# Information provided
:::

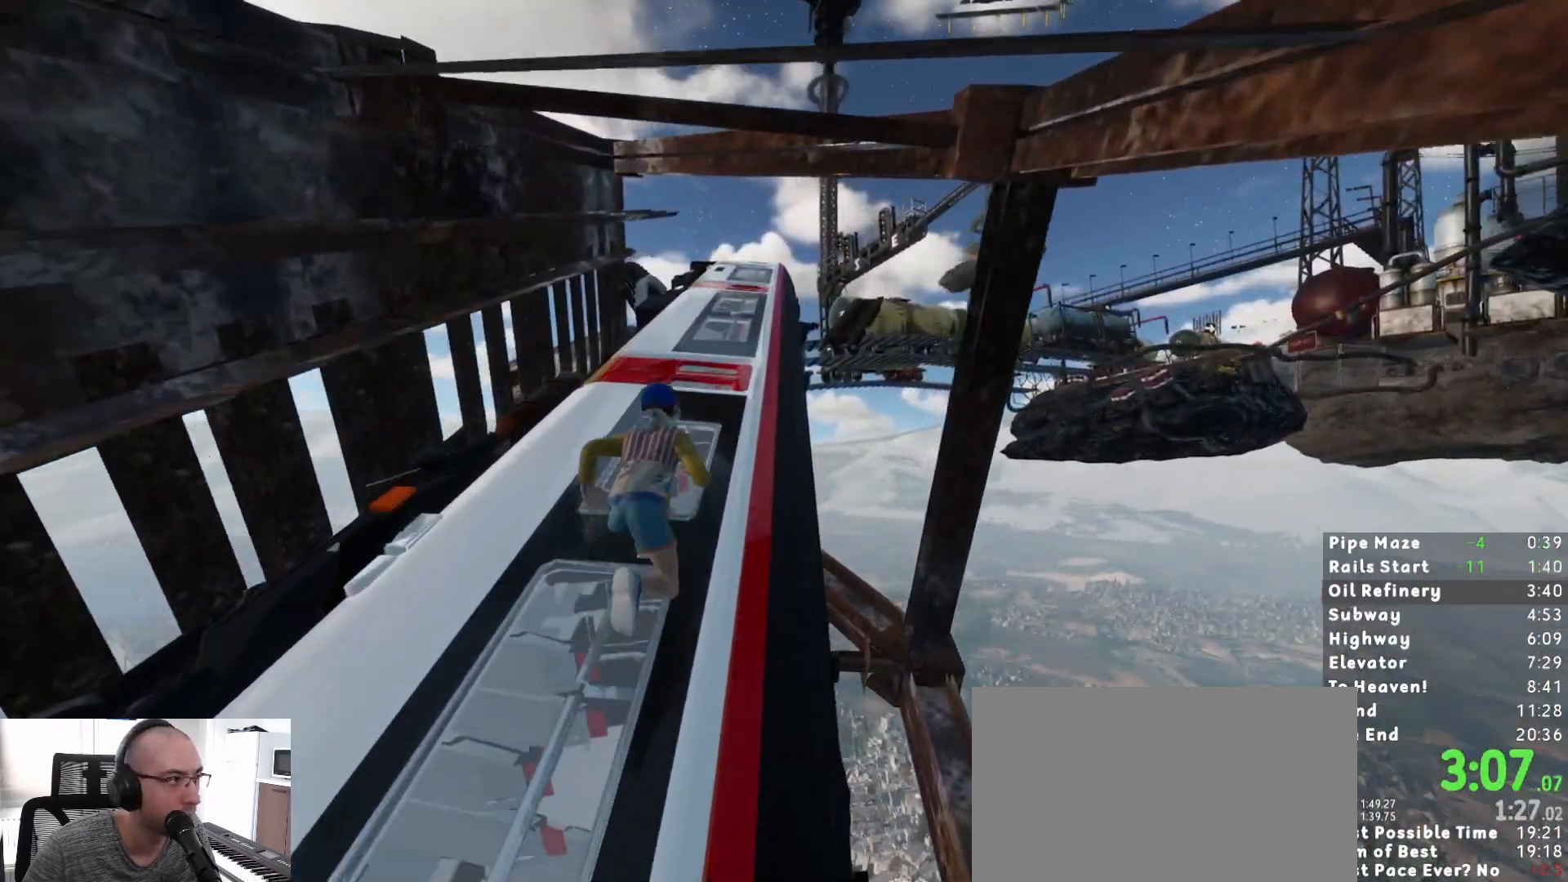
{"keys": ["shift", "w"], "mouse": [], "events": []}
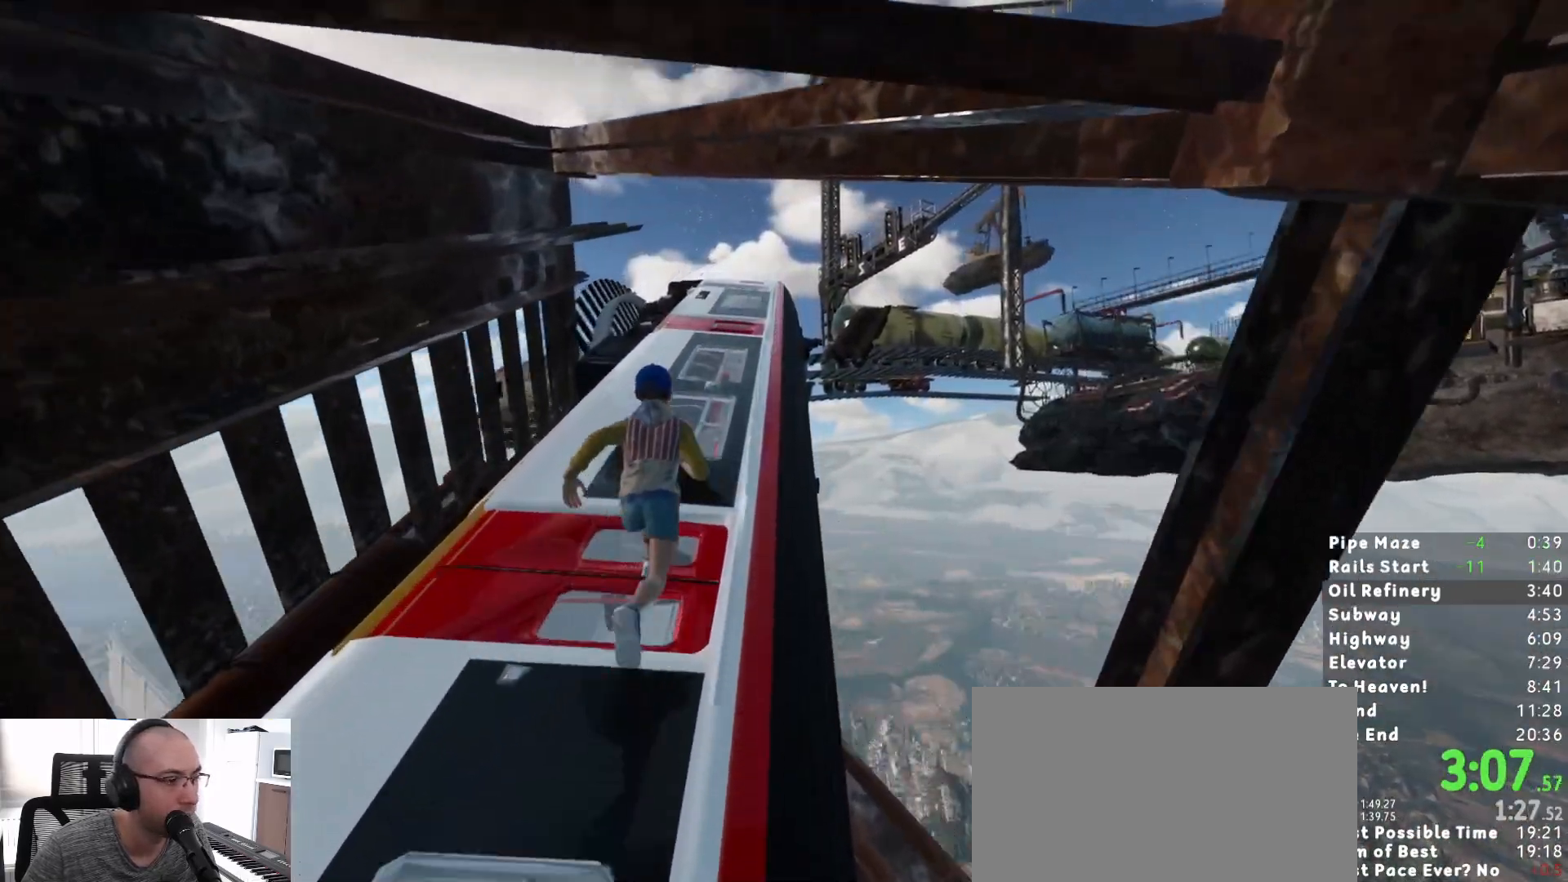
{"keys": ["shift", "w"], "mouse": [], "events": []}
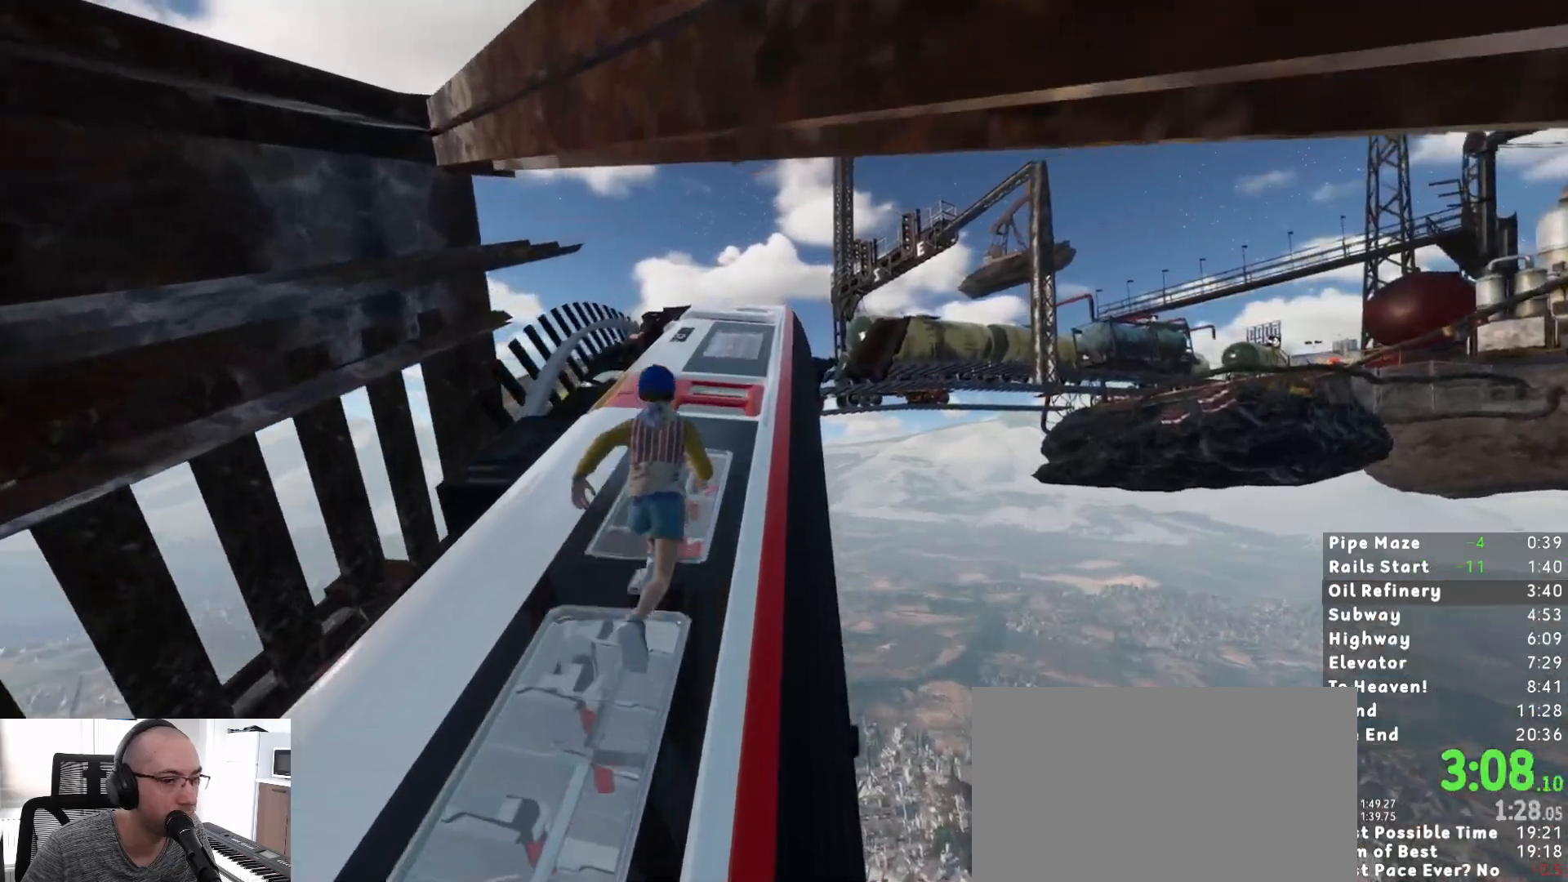
{"keys": ["shift", "w"], "mouse": [], "events": []}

:::

# What the task asks
Write out the whole listing above exactly, minus images.

# Answer for this exercise
{"keys": ["shift", "w"], "mouse": [], "events": []}
{"keys": ["shift", "w"], "mouse": [], "events": []}
{"keys": ["shift", "w"], "mouse": [], "events": []}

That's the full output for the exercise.